Greengrocer Chris Bavin sets out to find out whether certain claims about meat, linking it to cancer and heart disease, are justified.

With the help of a team of scientists, he follows 40 volunteers on a study to find out whether there are any potential dangers, tests whether paying more for chicken makes it any better, and discovers a way to dramatically reduce the health risks associated with processed meats. Plus, he finds an unlikely lean super-meat that will not break the bank (dragon meat. Not really).

Apparently, one of the most popular New Year's resolutions of recent years is for people keen to eat less meat.

I would desperately struggle with this resolution – not because I am an offal-guzzling carnivore, but because I haven't eaten meat or fish for more than 30 years. To eat less would involve having some kind of netting fitted to my mouth to prevent kamikaze spiders flying down my gullet.

While I don't eat things with a face or food that had parents, I do, however, wear leather (not all over. I am not Bonnie Tyler) so am a hypocritical vegetarian, although if you'd lived through the summer of 1993 living with a plastic-shoe wearing vegan, you'd understand. Anyway, you lot have eaten the cow, the least I can do is honour its life by, er, using it as a lovely bag.

There are lots of reasons why people should eat less meat – if the world ate 15 per cent less meat, which means abstaining from flesh for one day a week, it would mean the environmental equivalent of taking 240 million cars off the road each year. And as long as one of those cars isn't either of mine, I am completely down with that.

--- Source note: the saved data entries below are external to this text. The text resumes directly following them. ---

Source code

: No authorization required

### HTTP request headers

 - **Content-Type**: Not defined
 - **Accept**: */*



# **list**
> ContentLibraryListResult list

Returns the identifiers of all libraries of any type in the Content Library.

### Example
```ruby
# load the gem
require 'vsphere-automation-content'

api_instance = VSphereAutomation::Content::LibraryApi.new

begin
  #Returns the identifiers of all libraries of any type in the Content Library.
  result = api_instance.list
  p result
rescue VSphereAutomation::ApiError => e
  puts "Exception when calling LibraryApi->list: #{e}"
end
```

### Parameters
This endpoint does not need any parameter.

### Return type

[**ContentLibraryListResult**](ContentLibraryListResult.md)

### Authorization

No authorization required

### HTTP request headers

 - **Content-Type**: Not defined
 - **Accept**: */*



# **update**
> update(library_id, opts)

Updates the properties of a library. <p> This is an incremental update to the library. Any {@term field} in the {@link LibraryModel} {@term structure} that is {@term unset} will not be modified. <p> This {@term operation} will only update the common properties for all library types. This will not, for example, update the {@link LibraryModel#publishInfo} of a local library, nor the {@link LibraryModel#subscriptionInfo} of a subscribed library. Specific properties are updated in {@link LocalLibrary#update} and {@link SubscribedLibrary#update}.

If you join me in the Vegetarian Corner, you can say goodbye to meals out that don't involve extensive Googling of menus beforehand, bid farewell to marshmallows and hello to a longer life, better sex, more room in the freezer for ice-cream, less chance of food poisoning and less guilt about the environment, the supply of fossil fuel (it takes more than eight times as much fuel to produce meat protein as plant protein) and super-viruses.

Being a vegetarian isn't a mistake, it's only a missed steak.